Start of Extracted text

In 1949, and for several years after, the yearbook for Wiesbaden High was part of a multi-school production called Erinnerungen (which is German for Memories).
But for some reason, the Wiesbaden section rolls off the printer as 'Die Krieger,' a grammatically incorrect 'female' translation of The Warrior that goes unchecked for four years!
'Oh, Luuuuuucy, you got some 'splainin' to dooooo!'
The idea that a school could get 5 years into its existence, consistently publishing an annual with such a big grammar issue is a topic frought with interesting speculation. In fairness to the yearbook staff and its sponsor, it was still early days in the Wiesbaden community. It's not a reflection on the yearbook staff, but rather of the times they lived in.
While the unenforceable non-fraternization policy had been dropped quietly within months of the arrival of U.S. occupying military forces, there was still a lot of 'together, but separate' propoganda in the area, such as a sign hung at the Wiesbaden Dependents School that read, 'This playground of the American school in Wiesbaden may be used by all children except Monday through Friday from 8.30-15.00, when it is reserved for American schoolchildren.'
Also, Germans and Americans were not allowed to occupy the same residential buildings right through the mid-1950s. In some ways, Wiesbaden students were more isolated in the late 40s, early 50s than kids of modern times, living behind secured access. And it's not difficult to imagine that German publishers and printers weren't in a hurry to provide extra help to the occupiers so near the end of the war, assuming they even looked at the content of what they were printing. They may simply have not seen it, as it was a big, multi-school production at the time.

End of Extracted text

* _What the task requires_:
Using the Wiesbaden yearbook text above, answer each of the following:
(a) What was the multi-school yearbook production that included Wiesbaden High called?
(b) On which days and between which hours was the Wiesbaden Dependents School playground reserved for American schoolchildren?
(c) Until when were Germans and Americans barred from occupying the same residential buildings?

Start of Data shown

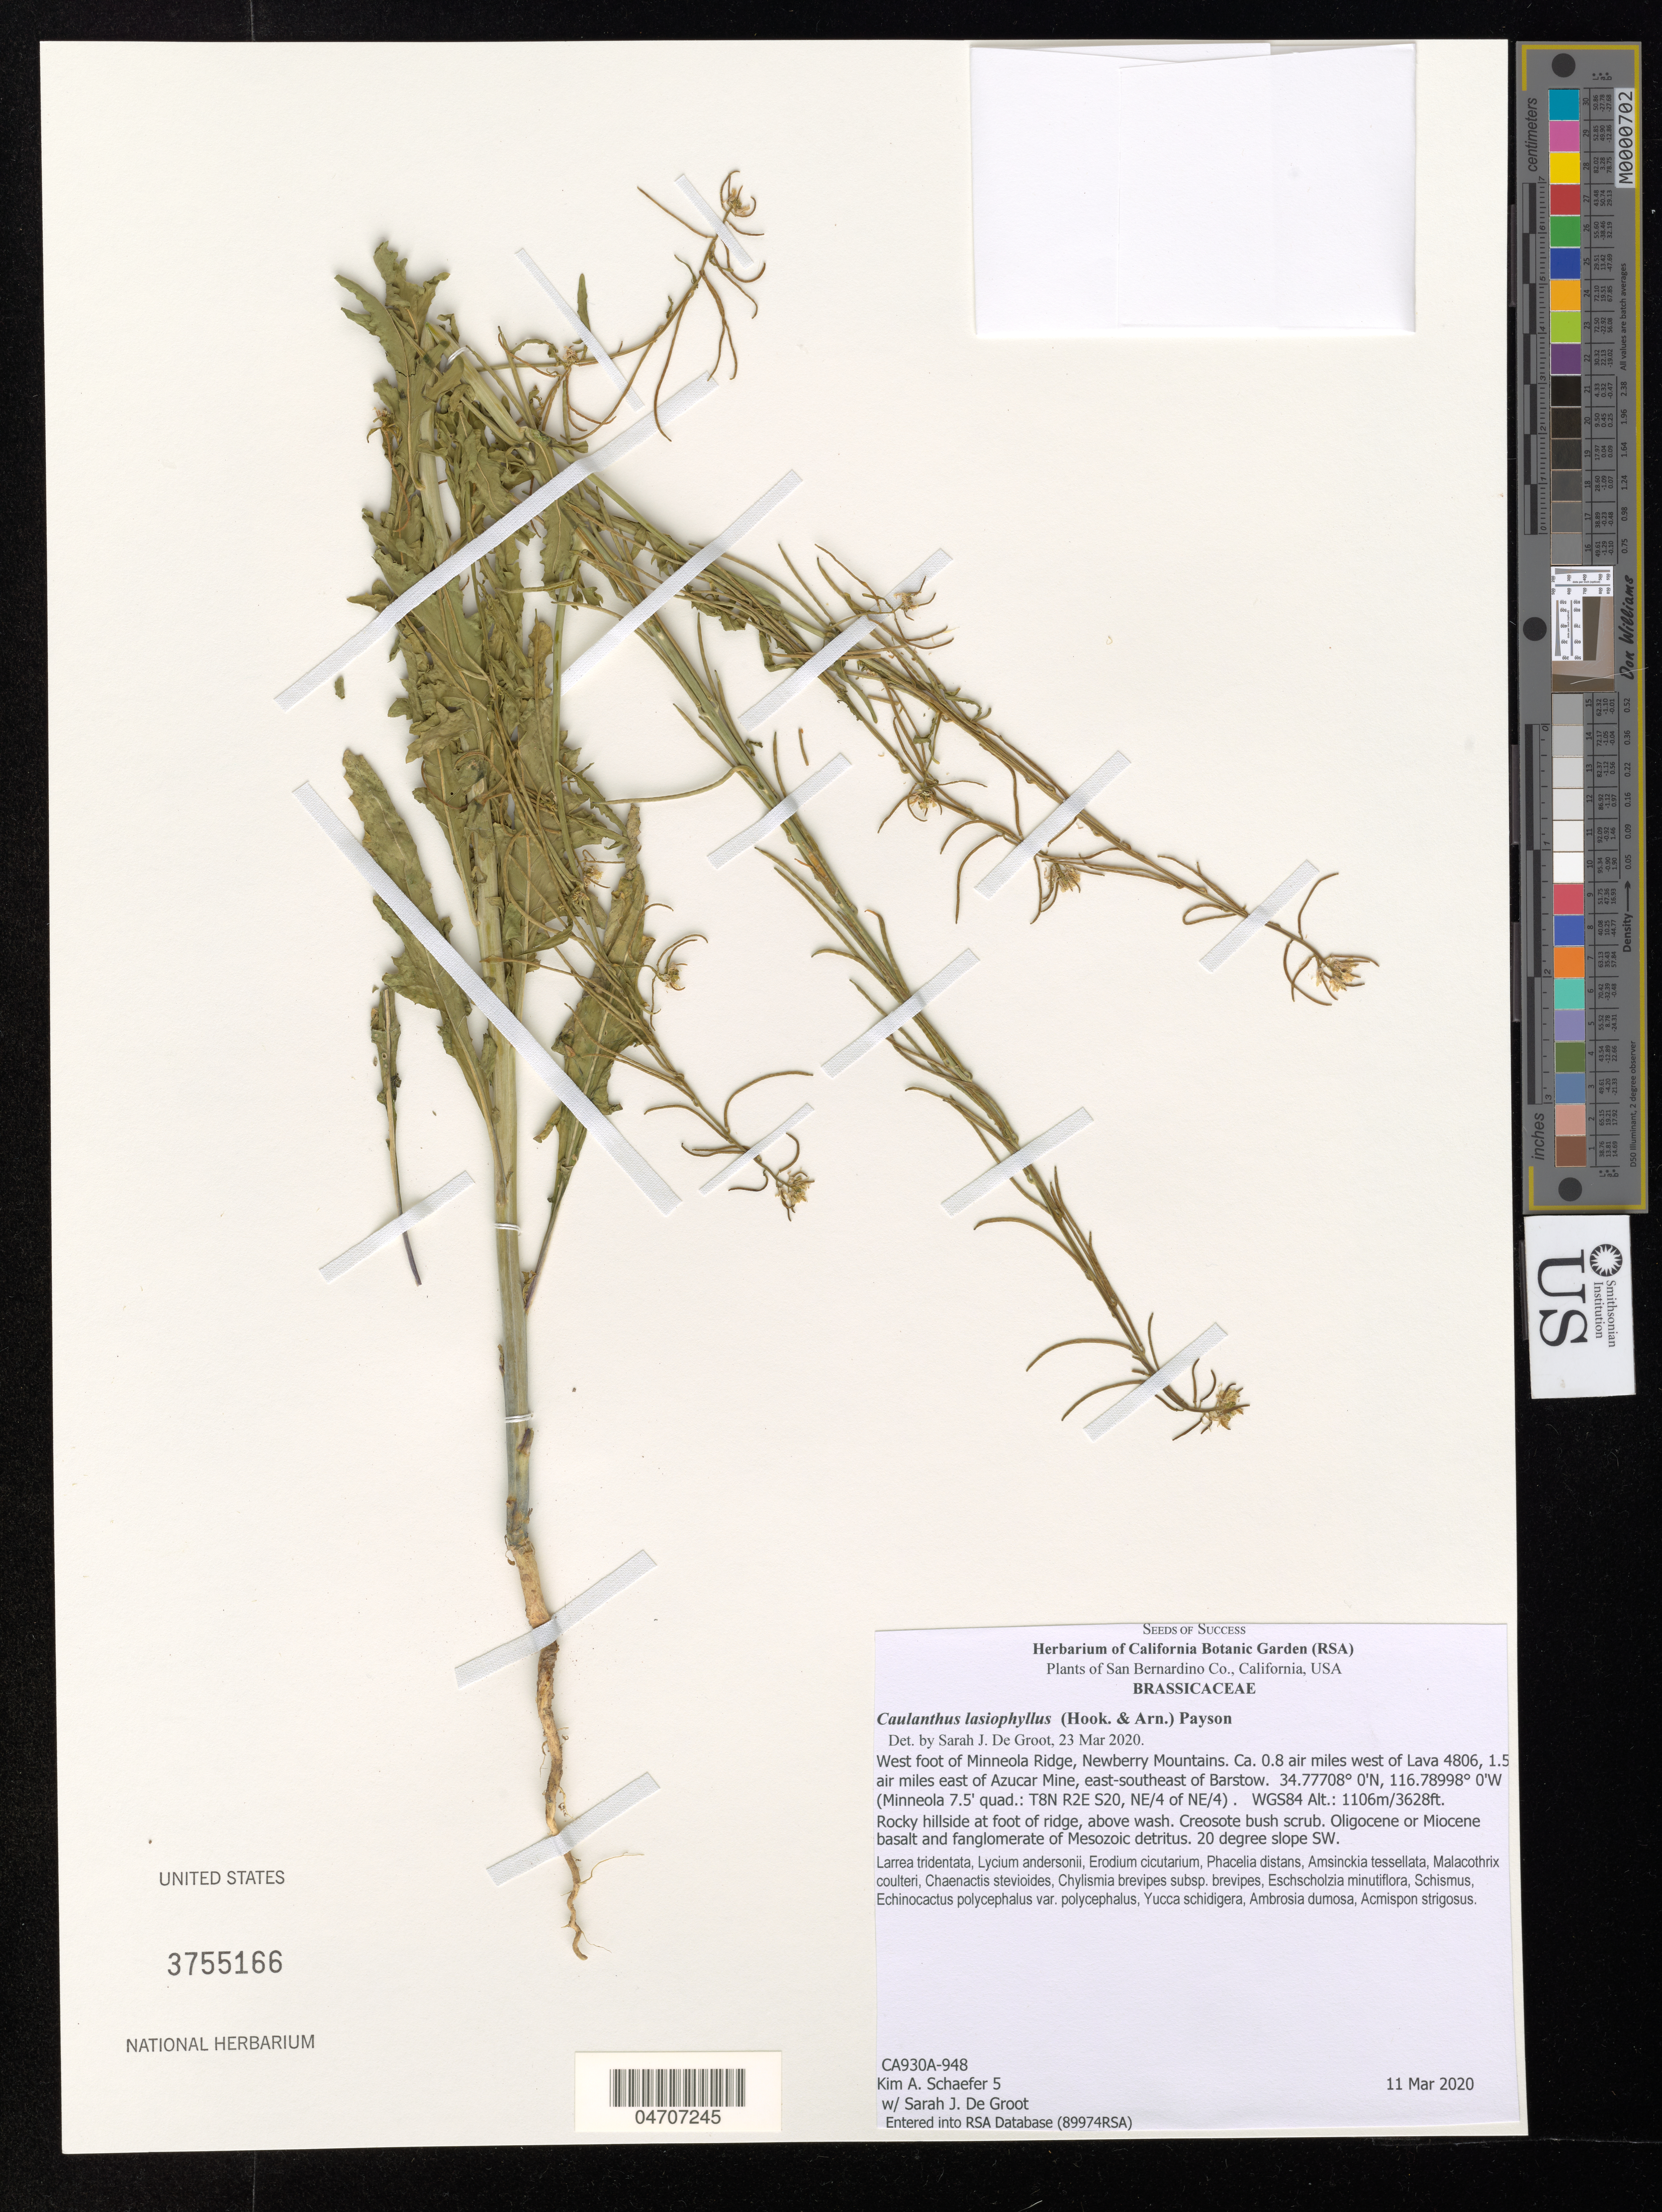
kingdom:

End of Data shown

* _Full answer_:
(a) Erinnerungen, which is German for Memories.
(b) Monday through Friday, from 8.30 to 15.00.
(c) Through the mid-1950s.